I looked: nothing could be more certain. But supposing it might be a solitary case, we baited afresh, and threw out our line. Surely this ocean is well peopled with fish, for in another couple of hours we took a large quantity of pterichthydes, as well as of others belonging to the extinct family of the dipterides, but of which my uncle could not tell the species; none had organs of sight. This unhoped-for catch recruited our stock of provisions.

Thus it is evident that this sea contains none but species known to us in their fossil state, in which fishes as well as reptiles are the less perfectly and completely organised the farther back their date of creation.

Perhaps we may yet meet with some of those saurians which science has reconstructed out of a bit of bone or cartilage. I took up the telescope and scanned the whole horizon, and found it everywhere a desert sea. We are far away removed from the shores.

I gaze upward in the air. Why should not some of the strange birds restored by the immortal Cuvier again flap their 'sail-broad vans' in this dense and heavy atmosphere? There are sufficient fish for their support. I survey the whole space that stretches overhead; it is as desert as the shore was.
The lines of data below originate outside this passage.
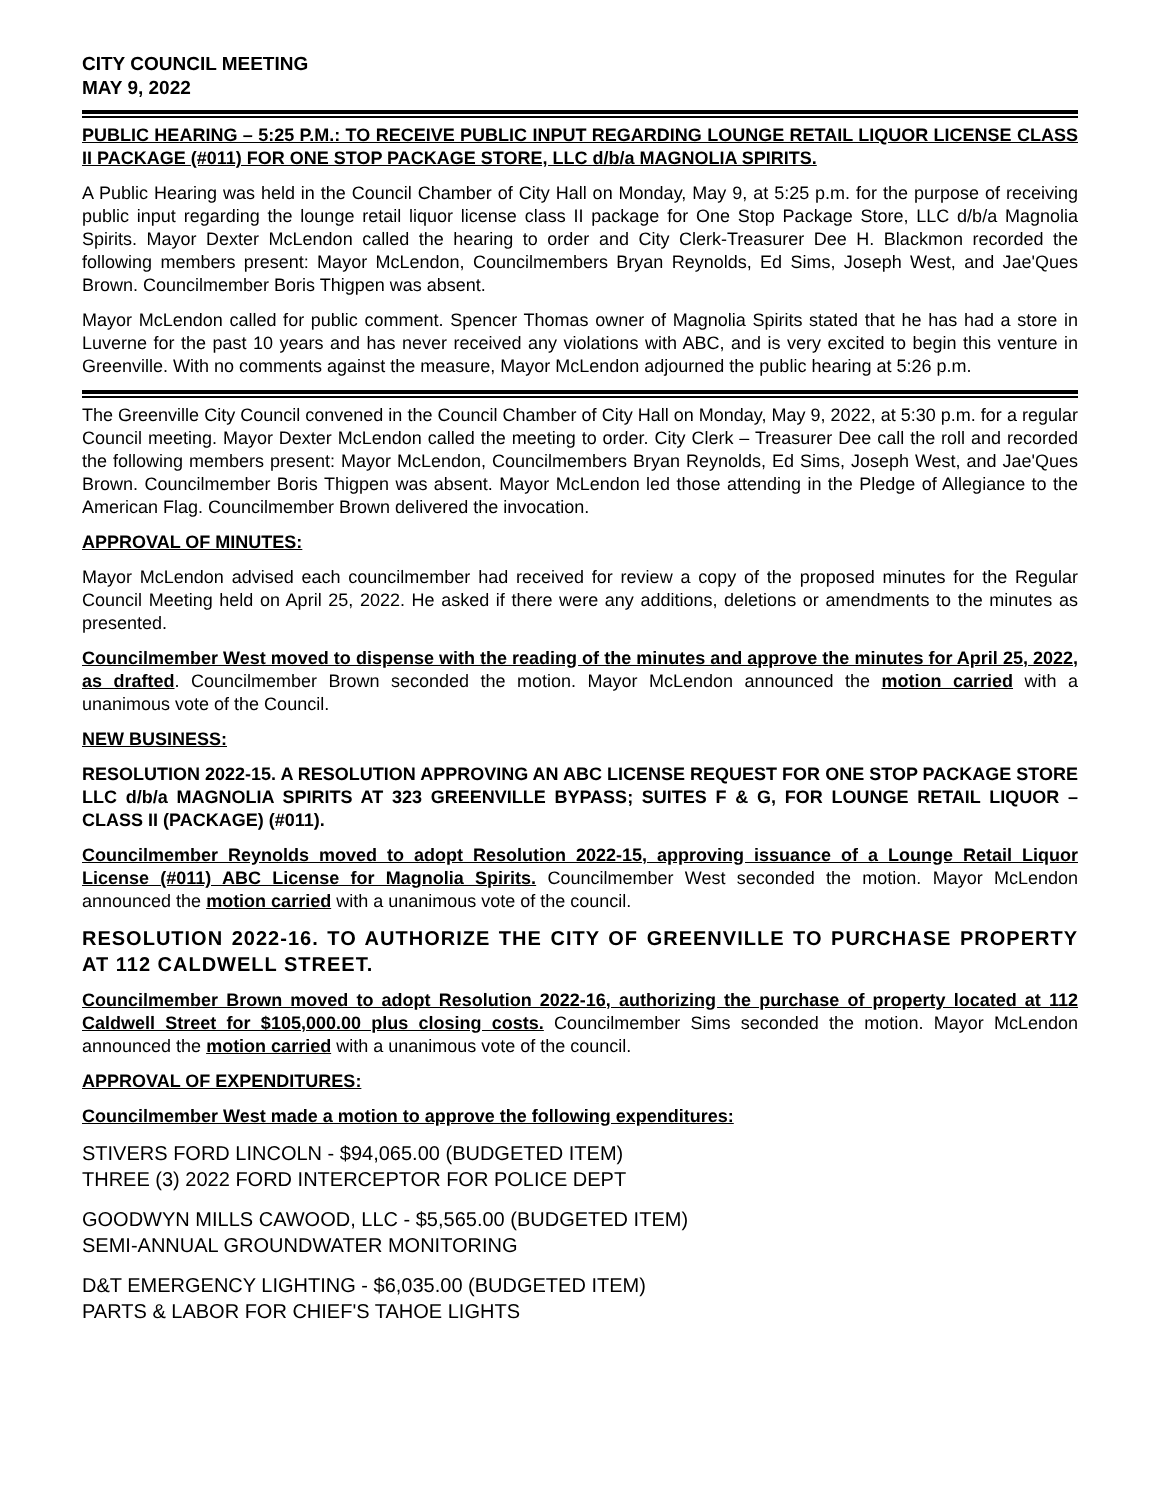CITY COUNCIL MEETING
MAY 9, 2022
PUBLIC HEARING – 5:25 P.M.: TO RECEIVE PUBLIC INPUT REGARDING LOUNGE RETAIL LIQUOR LICENSE CLASS II PACKAGE (#011) FOR ONE STOP PACKAGE STORE, LLC d/b/a MAGNOLIA SPIRITS.
A Public Hearing was held in the Council Chamber of City Hall on Monday, May 9, at 5:25 p.m. for the purpose of receiving public input regarding the lounge retail liquor license class II package for One Stop Package Store, LLC d/b/a Magnolia Spirits. Mayor Dexter McLendon called the hearing to order and City Clerk-Treasurer Dee H. Blackmon recorded the following members present: Mayor McLendon, Councilmembers Bryan Reynolds, Ed Sims, Joseph West, and Jae'Ques Brown. Councilmember Boris Thigpen was absent.
Mayor McLendon called for public comment. Spencer Thomas owner of Magnolia Spirits stated that he has had a store in Luverne for the past 10 years and has never received any violations with ABC, and is very excited to begin this venture in Greenville. With no comments against the measure, Mayor McLendon adjourned the public hearing at 5:26 p.m.
The Greenville City Council convened in the Council Chamber of City Hall on Monday, May 9, 2022, at 5:30 p.m. for a regular Council meeting. Mayor Dexter McLendon called the meeting to order. City Clerk – Treasurer Dee call the roll and recorded the following members present: Mayor McLendon, Councilmembers Bryan Reynolds, Ed Sims, Joseph West, and Jae'Ques Brown. Councilmember Boris Thigpen was absent. Mayor McLendon led those attending in the Pledge of Allegiance to the American Flag. Councilmember Brown delivered the invocation.
APPROVAL OF MINUTES:
Mayor McLendon advised each councilmember had received for review a copy of the proposed minutes for the Regular Council Meeting held on April 25, 2022. He asked if there were any additions, deletions or amendments to the minutes as presented.
Councilmember West moved to dispense with the reading of the minutes and approve the minutes for April 25, 2022, as drafted. Councilmember Brown seconded the motion. Mayor McLendon announced the motion carried with a unanimous vote of the Council.
NEW BUSINESS:
RESOLUTION 2022-15. A RESOLUTION APPROVING AN ABC LICENSE REQUEST FOR ONE STOP PACKAGE STORE LLC d/b/a MAGNOLIA SPIRITS AT 323 GREENVILLE BYPASS; SUITES F & G, FOR LOUNGE RETAIL LIQUOR – CLASS II (PACKAGE) (#011).
Councilmember Reynolds moved to adopt Resolution 2022-15, approving issuance of a Lounge Retail Liquor License (#011) ABC License for Magnolia Spirits. Councilmember West seconded the motion. Mayor McLendon announced the motion carried with a unanimous vote of the council.
RESOLUTION 2022-16. TO AUTHORIZE THE CITY OF GREENVILLE TO PURCHASE PROPERTY AT 112 CALDWELL STREET.
Councilmember Brown moved to adopt Resolution 2022-16, authorizing the purchase of property located at 112 Caldwell Street for $105,000.00 plus closing costs. Councilmember Sims seconded the motion. Mayor McLendon announced the motion carried with a unanimous vote of the council.
APPROVAL OF EXPENDITURES:
Councilmember West made a motion to approve the following expenditures:
STIVERS FORD LINCOLN - $94,065.00 (BUDGETED ITEM)
THREE (3) 2022 FORD INTERCEPTOR FOR POLICE DEPT
GOODWYN MILLS CAWOOD, LLC - $5,565.00 (BUDGETED ITEM)
SEMI-ANNUAL GROUNDWATER MONITORING
D&T EMERGENCY LIGHTING - $6,035.00 (BUDGETED ITEM)
PARTS & LABOR FOR CHIEF'S TAHOE LIGHTS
Still my imagination carried me away amongst the wonderful speculations of palaeontology. Though awake I fell into a dream. I thought I could see floating on the surface of the waters enormous chelonia, preadamite tortoises, resembling floating islands. Over the dimly lighted strand there trod the huge mammals of the first ages of the world, the leptotherium (slender beast), found in the caverns of Brazil; the merycotherium (ruminating beast), found in the 'drift' of iceclad Siberia. Farther on, the pachydermatous lophiodon (crested toothed), a gigantic tapir, hides behind the rocks to dispute its prey with the anoplotherium (unarmed beast), a strange creature, which seemed a compound of horse, rhinoceros, camel, and hippopotamus. The colossal mastodon (nipple-toothed) twists and untwists his trunk, and brays and pounds with his huge tusks the fragments of rock that cover the shore; whilst the megatherium (huge beast), buttressed upon his enormous hinder paws, grubs in the soil, awaking the sonorous echoes of the granite rocks with his tremendous roarings. Higher up, the protopitheca--the first monkey that appeared on the globe--is climbing up the steep ascents. Higher yet, the pterodactyle (wing-fingered) darts in irregular zigzags to and fro in the heavy air. In the uppermost regions of the air immense birds, more powerful than the cassowary, and larger than the ostrich, spread their vast breadth of wings and strike with their heads the granite vault that bounds the sky.